The satire was, of course, short-lived. In July 1942, the ghetto was thrown into panic as the Germans began shoving Jews by the tens of thousands on trains bound for Treblinka, 60 miles to the northeast. For a time, until it became morally unacceptable to him, Szlengel had belonged to the ghetto’s Jewish police force. Then, assigned to work in a brush factory, he continued to be spared the fate of so many of the others. But it took time to liquidate the ghetto, and for thousands of others, life went on. Szlengel kept writing his poems, first by hand, then typing them on carbon paper, so that they could circulate more easily. Often, he read them aloud to groups of Jewish factory workers. Others would copy and then recopy them: The grammatically incorrect Polish on some versions, Kassow notes, indicates that for some of those circulating them, Polish was not their native tongue. As conditions became more desperate, the impact of the poems grew. Emanuel Ringelblum, the historian who led the massive effort to chronicle ghetto life by stashing away documents in cans he hoped would be unearthed after the war, called Szlengel “the poet of the Ghetto.”

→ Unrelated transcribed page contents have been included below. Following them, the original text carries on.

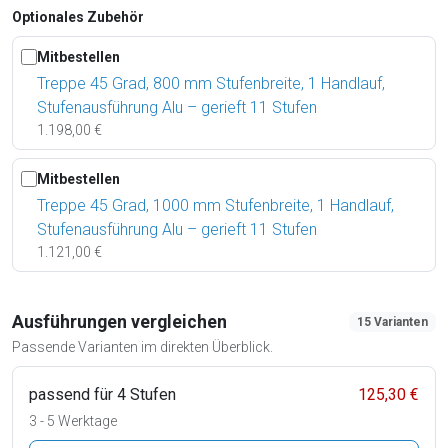
Optionales Zubehör
Mitbestellen
Treppe 45 Grad, 800 mm Stufenbreite, 1 Handlauf,
Stufenausführung Alu – gerieft 11 Stufen
1.198,00 €
Mitbestellen
Treppe 45 Grad, 1000 mm Stufenbreite, 1 Handlauf,
Stufenausführung Alu – gerieft 11 Stufen
1.121,00 €
Ausführungen vergleichen
15 Varianten
Passende Varianten im direkten Überblick.
passend für 4 Stufen
125,30 €
3 - 5 Werktage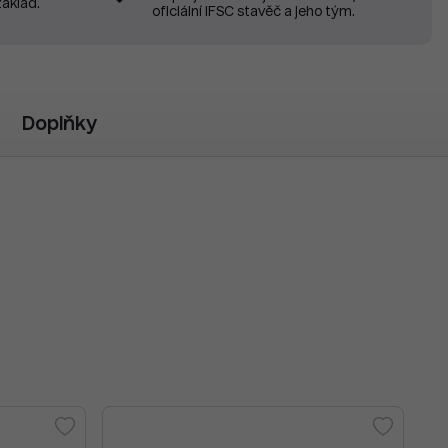
základ.
oficiální IFSC stavěč a jeho tým.
Doplňky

Possibly because of his ties to the ghetto police, Szlengel never participated in, nor presumably even knew about, Oyneg Shabes, Ringelblum’s highly clandestine operation. Ringelblum evinced a certain disdain toward Szlengel’s poems, describing them as “artistically mediocre.” But Szlengel was among the luminaries Ringelblum profiled, and his poems were among the documents he and his 60 associates took pains to preserve. Ringelblum explained why: They “moved those who heard them to tears because they were topical, on problems that the Jews lived with and felt,” he wrote. Though theirs were very different tools, Szlengel and Ringelblum were in fact engaged in precisely the same work: creating a contemporaneous account of Warsaw Jewry’s final days, one that would stand up against the revisionists who would inevitably arise one day to say that their catastrophe was simply too fantastic to be believed. Their works are wonderfully complementary, for it is at their respective ends of the written spectrum—the one broad and detailed and hyper-literal, the other personalized and idiosyncratic and distilled—that the most irrefutable evidence may be found.